Mr Lund said the workers have also staged stopwork meetings and have withdrawn their labour from the job due to safety concerns.

He says scaffolding on the site is not up to Australian standards needs to be repaired.

New Zealander Dave McGowan, a scaffolder working on the site, says workers on the island face discrimination and are treated like "nobodies".

"Poor people, us people are not allowed here. It's discrimination, straight away discrimination, because we don't have the coin mate," he said.

Mr Lund said the workers are intimidated.

"They have to accept those conditions and that's why they keep their mouths shut," he said.

"I've seen evidence of inadequate rooms, amenities, toilets, all that says ... they're treated less, yes they are.

Greg Thompson, CEO of Park View Group, said that while the company offers the Palm Valley accommodation to its employees, and the employees of contractors, no one is obliged to stay.

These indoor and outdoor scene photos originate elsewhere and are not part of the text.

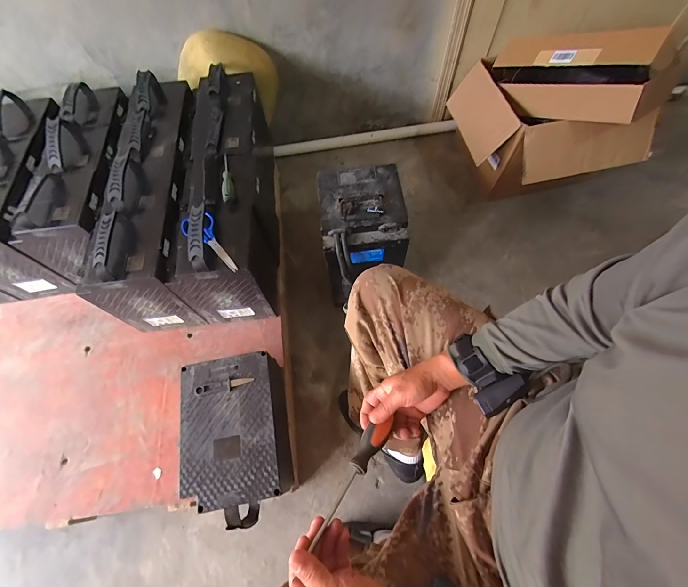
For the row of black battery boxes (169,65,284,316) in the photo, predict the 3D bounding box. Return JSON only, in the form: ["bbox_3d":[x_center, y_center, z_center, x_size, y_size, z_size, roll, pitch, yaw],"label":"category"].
[{"bbox_3d":[-0.286,-0.268,0.880,0.179,0.300,0.625,-3,65,0],"label":"row of black battery boxes"}]

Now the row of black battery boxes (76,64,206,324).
[{"bbox_3d":[-0.460,-0.255,0.857,0.170,0.265,0.623,-4,65,0],"label":"row of black battery boxes"}]

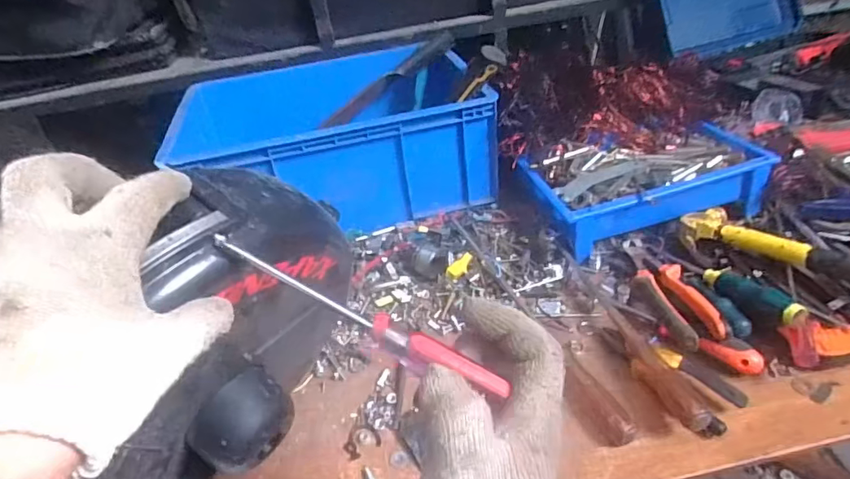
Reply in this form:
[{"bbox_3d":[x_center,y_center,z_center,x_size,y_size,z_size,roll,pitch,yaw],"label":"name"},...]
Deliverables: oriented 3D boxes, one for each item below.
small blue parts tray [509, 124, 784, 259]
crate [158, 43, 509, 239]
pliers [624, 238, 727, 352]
[{"bbox_3d":[0.310,-0.087,0.766,0.308,0.070,0.182,-11,35,-4],"label":"small blue parts tray"},{"bbox_3d":[-0.156,-0.177,0.889,0.455,0.186,0.355,-14,35,-8],"label":"crate"},{"bbox_3d":[0.281,0.054,0.620,0.056,0.038,0.205,-8,35,0],"label":"pliers"}]

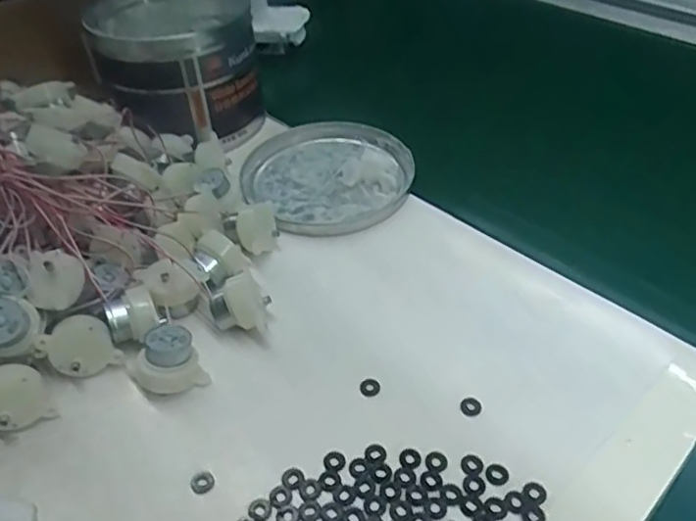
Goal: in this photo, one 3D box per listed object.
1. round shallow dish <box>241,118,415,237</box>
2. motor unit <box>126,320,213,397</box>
[{"bbox_3d":[-0.015,-0.068,0.469,0.126,0.019,0.130,-1,42,1],"label":"round shallow dish"},{"bbox_3d":[-0.099,0.054,0.328,0.039,0.033,0.030,-23,45,-21],"label":"motor unit"}]

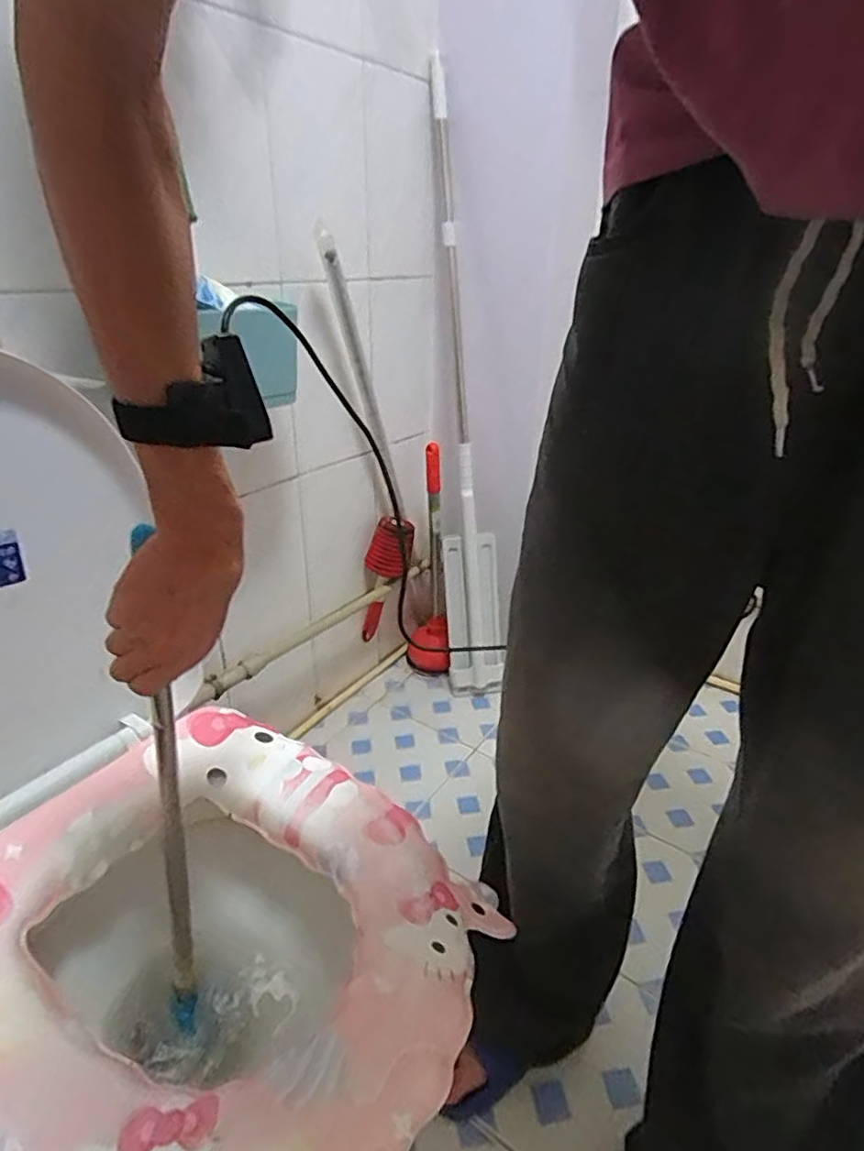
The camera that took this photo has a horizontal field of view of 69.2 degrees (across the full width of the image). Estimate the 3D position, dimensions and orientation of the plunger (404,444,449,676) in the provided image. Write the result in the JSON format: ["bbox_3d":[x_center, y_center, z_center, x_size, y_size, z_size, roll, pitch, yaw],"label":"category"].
[{"bbox_3d":[-0.010,-0.015,1.347,0.094,0.502,0.109,-1,28,-3],"label":"plunger"}]

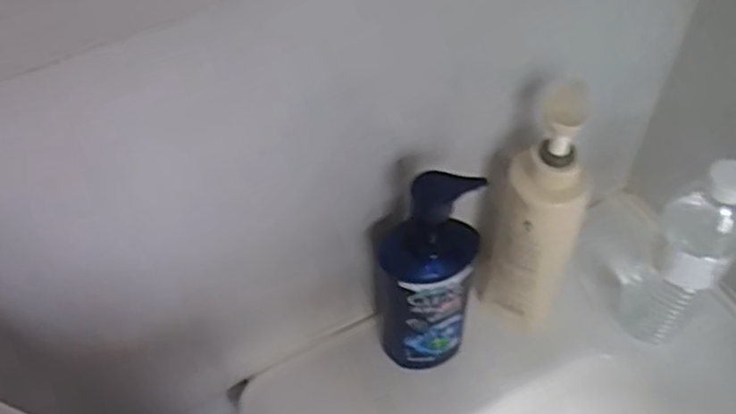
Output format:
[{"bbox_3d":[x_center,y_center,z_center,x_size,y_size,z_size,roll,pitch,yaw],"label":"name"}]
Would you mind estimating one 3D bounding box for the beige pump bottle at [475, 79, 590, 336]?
[{"bbox_3d":[0.142,0.012,0.585,0.076,0.260,0.076,12,57,11],"label":"beige pump bottle"}]

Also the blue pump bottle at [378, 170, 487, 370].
[{"bbox_3d":[0.047,0.068,0.571,0.075,0.259,0.055,4,55,6],"label":"blue pump bottle"}]

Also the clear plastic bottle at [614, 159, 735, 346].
[{"bbox_3d":[0.259,0.043,0.564,0.063,0.213,0.053,35,64,24],"label":"clear plastic bottle"}]

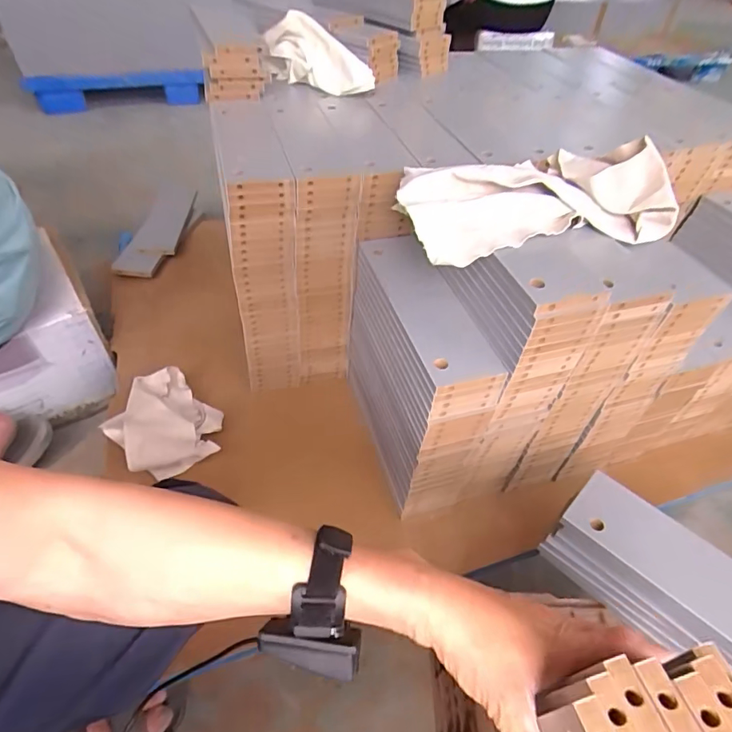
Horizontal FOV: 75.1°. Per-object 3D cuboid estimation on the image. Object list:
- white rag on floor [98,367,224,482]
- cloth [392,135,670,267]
[{"bbox_3d":[-0.314,0.080,0.727,0.208,0.041,0.142,37,55,27],"label":"white rag on floor"},{"bbox_3d":[0.181,-0.204,0.544,0.279,0.072,0.170,-8,48,-12],"label":"cloth"}]

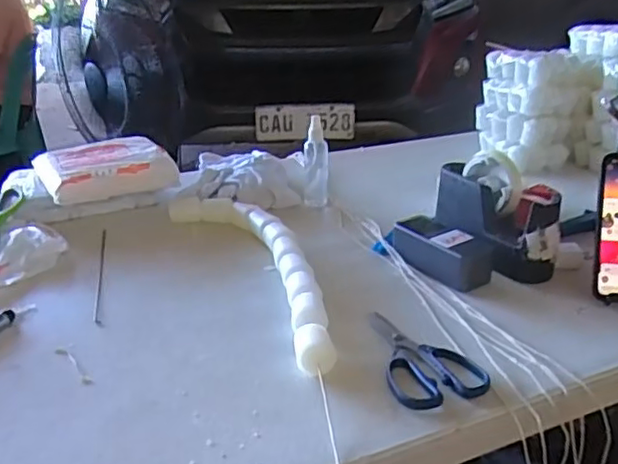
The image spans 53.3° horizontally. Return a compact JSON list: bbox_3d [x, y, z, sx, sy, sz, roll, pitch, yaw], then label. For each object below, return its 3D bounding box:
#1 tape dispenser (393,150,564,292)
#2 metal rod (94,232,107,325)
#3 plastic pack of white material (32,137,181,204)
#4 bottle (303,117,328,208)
[{"bbox_3d":[0.200,-0.017,0.776,0.144,0.115,0.197,-17,30,-32],"label":"tape dispenser"},{"bbox_3d":[-0.265,0.046,0.785,0.007,0.005,0.254,-7,26,-13],"label":"metal rod"},{"bbox_3d":[-0.318,-0.100,0.969,0.193,0.046,0.148,-14,28,-26],"label":"plastic pack of white material"},{"bbox_3d":[0.012,-0.109,0.959,0.037,0.124,0.038,0,25,1],"label":"bottle"}]

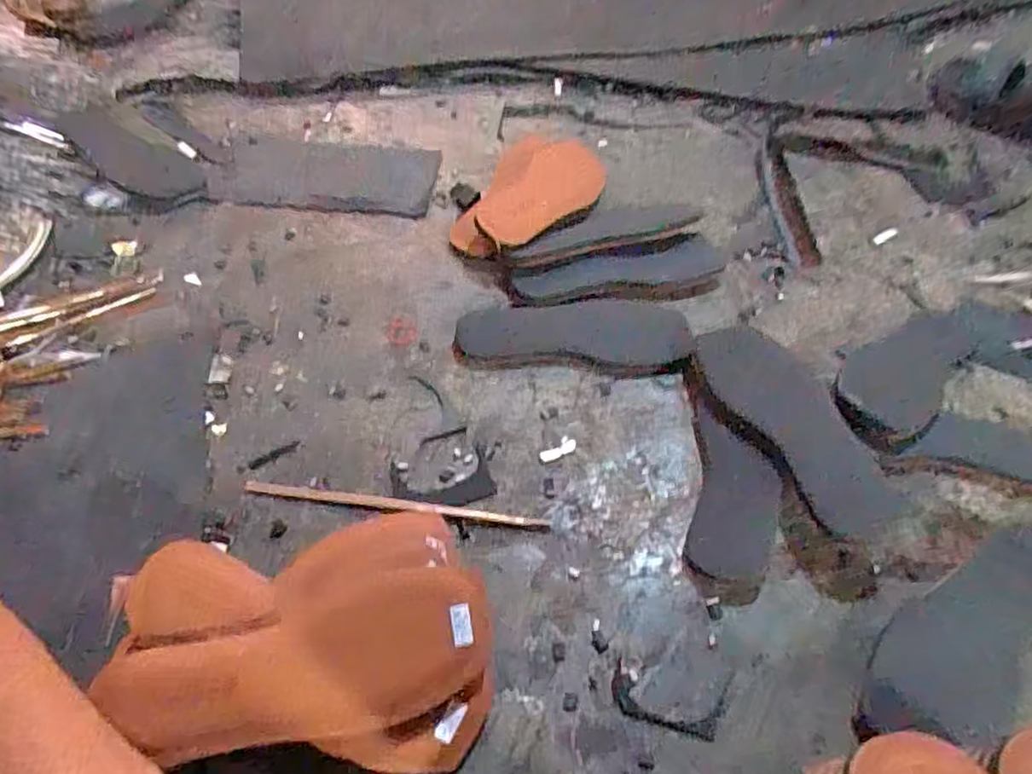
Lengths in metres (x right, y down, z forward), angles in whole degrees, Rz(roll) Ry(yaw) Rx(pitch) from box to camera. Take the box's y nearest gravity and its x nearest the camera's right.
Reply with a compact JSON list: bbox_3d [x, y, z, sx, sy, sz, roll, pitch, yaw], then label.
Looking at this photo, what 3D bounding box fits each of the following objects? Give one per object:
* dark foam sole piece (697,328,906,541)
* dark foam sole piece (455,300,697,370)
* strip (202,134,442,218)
[{"bbox_3d":[0.255,0.030,0.582,0.099,0.011,0.234,-14,54,-12],"label":"dark foam sole piece"},{"bbox_3d":[0.060,-0.056,0.639,0.231,0.008,0.083,1,52,-1],"label":"dark foam sole piece"},{"bbox_3d":[-0.241,-0.273,0.805,0.268,0.012,0.148,4,52,2],"label":"strip"}]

Park View is paying for the accommodation under an agreement with Hamilton Island.

"It's proper staff accommodation that's been on the island for some time," said Mr Thompson.

He said he had an occupation certificate issued by the Whitsundays council which stated that the accommodation was "appropriate and acceptable".

In response to reports that the units were filthy and likened to Alcatraz, a US island formerly used as a prison, he said: "That is absolutely inconsistent with my understanding of the state of that accommodation."

"Our employees, to the best of my knowledge, consider that their accommodation is adequate," he said.

Mr Thompson says the safety issues raised by the union about the scaffolding were "not uncommon" work site issues and said they had been "rectified immediately".

He said that, to his knowledge, the job had "never been stopped", but that work safety meetings had been held.

Whitsunday Regional Council has confirmed that it approved the Palm Valley accommodation in 2001 and said it was also approved in 2005 and 2006 by private certifiers.